Passage shown
..........
This was when I was too young to remember the title of movies. Years later I saw the movie again, and that’s when I memorized its name, High Barbaree, with Van Johnson and June Allyson. I was in the sixth grade. I used to trust my memories from that age, but I don’t anymore. I caught High Barbaree again in my twenties, after I got married. This time it occurred to me that it might be based on a book. I wasn’t able to find the book until the internet age, and AbeBooks.com. It was then I discovered the book was written the same guys who wrote Mutiny on the Bounty, Charles Nordhoff and James Norman Hall, and they also have a fascinating history. I was also able to track down a biography of those two writers at that time too, In Search of Paradise by Paul L. Briand, Jr.

Between the original novel, and the biography, I learned High Barbaree was about memory, and a fictionalized autobiography of sorts for James Norman Hall. Hall was writing about how our souls are formed by early memory and fiction. He was remembering the writers who influenced him. His memories became my memories, and if I could ever write a novel, their memories would get passed down, along with some of mine. I guess I am a believer in the collective unconscious.

It’s now possible to buy High Barbaree on DVD, but I’m not sure I can recommend it. It’s slight, sometimes silly, and very sentimental. The book is more serious, and fits the memories I have of seeing the story as a child. Or at least, that’s how I remember it now. I know my original impressions, however vaguely they were recorded by my brain, have been lost to rewriting by all the times I’ve recalled that memory. Each time I’ve watched that film again, dwelled on those memories, reread the book, or written about all of this, I’ve recolored those deep original memories with newer philosophical musings.
..........
Required tasks
(1) In the reflection on High Barbaree, what grade was the writer in when the movie's name was memorized?
(2) Continue the reflection on High Barbaree and memory, starting after its final sentence.

Information shown
..........
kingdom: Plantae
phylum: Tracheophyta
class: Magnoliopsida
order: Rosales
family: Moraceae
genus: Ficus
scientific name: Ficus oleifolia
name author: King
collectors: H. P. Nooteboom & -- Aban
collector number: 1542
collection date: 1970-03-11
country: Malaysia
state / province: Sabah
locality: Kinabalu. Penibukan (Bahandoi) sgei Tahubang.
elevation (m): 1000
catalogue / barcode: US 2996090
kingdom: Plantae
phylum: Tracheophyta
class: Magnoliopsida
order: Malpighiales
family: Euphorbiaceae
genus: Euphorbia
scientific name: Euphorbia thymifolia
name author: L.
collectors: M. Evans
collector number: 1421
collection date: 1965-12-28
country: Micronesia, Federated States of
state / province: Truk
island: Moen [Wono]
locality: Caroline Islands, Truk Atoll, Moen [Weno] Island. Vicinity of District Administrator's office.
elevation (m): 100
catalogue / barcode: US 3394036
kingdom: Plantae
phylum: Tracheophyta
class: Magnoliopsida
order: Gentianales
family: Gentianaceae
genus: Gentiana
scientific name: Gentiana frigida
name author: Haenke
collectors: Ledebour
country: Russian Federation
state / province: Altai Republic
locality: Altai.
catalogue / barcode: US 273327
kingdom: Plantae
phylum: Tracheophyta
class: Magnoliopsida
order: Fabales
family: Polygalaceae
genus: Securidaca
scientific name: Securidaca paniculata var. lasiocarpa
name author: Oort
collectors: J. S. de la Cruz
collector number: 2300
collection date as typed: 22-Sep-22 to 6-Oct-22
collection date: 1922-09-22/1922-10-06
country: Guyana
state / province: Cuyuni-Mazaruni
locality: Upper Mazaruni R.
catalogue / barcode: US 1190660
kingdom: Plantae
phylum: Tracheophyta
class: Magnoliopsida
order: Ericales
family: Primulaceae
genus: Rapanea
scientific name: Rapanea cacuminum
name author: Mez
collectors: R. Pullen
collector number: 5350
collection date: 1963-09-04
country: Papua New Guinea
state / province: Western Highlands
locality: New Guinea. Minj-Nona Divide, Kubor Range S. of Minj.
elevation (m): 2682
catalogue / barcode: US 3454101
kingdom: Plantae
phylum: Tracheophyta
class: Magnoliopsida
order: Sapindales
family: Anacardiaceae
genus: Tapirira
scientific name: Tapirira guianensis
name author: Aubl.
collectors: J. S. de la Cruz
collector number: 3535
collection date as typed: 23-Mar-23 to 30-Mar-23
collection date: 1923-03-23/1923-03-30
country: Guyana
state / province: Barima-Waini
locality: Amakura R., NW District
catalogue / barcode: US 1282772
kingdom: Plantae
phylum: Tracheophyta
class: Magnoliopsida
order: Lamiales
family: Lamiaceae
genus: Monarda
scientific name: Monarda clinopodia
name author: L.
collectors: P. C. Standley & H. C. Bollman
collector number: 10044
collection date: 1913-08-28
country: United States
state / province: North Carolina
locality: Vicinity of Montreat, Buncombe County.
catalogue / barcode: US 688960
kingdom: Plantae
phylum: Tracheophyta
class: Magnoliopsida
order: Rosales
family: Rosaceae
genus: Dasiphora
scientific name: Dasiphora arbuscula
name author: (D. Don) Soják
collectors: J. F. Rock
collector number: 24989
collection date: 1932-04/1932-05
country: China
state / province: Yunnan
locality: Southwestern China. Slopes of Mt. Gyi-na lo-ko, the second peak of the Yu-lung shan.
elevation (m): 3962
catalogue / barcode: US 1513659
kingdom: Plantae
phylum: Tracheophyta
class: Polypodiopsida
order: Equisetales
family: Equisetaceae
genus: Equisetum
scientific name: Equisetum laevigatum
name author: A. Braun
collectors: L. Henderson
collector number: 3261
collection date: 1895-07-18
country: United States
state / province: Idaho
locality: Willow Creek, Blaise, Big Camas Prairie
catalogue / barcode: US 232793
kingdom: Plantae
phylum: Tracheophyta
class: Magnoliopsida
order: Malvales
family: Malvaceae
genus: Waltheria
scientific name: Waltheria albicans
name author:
..........
Expected responses
(1) The sixth grade.

(2)
I used to believe we could discover the truth of history. I used to think memories were real and trustworthy. Now I doubt the reliability of neural recordings, and any collective knowledge we have about actual history. We constantly rewrite our own memories, and we constantly rewrite history. For example, the new book by Bart Ehrman, Jesus Before the Gospels, has more than convinced me that it’s absolutely impossible to know anything about Jesus as a real person in history. Ehrman’s analysis of history and memory applies to recent historical figures as well, where we have solid documentation, like for Abraham Lincoln or Albert Einstein. All these revisiting and new recordings have written over any real history that happened.

rashomon

The best nonfiction is still fiction. I’ve taken classes and workshops in creative nonfiction, and I know from experience I can’t write the absolute truth.  Memories are just stories we tell ourselves about fleeting impressions of the past poorly etched in our brains. Our minds are not DVRs. And even if they were, how often have you seen a video in the news where people argue over what actually happened? Realty was never our version of events—it’s always the Rashomon effect.  Even if we average out all the eyewitnesses, we can never definitively say what happened.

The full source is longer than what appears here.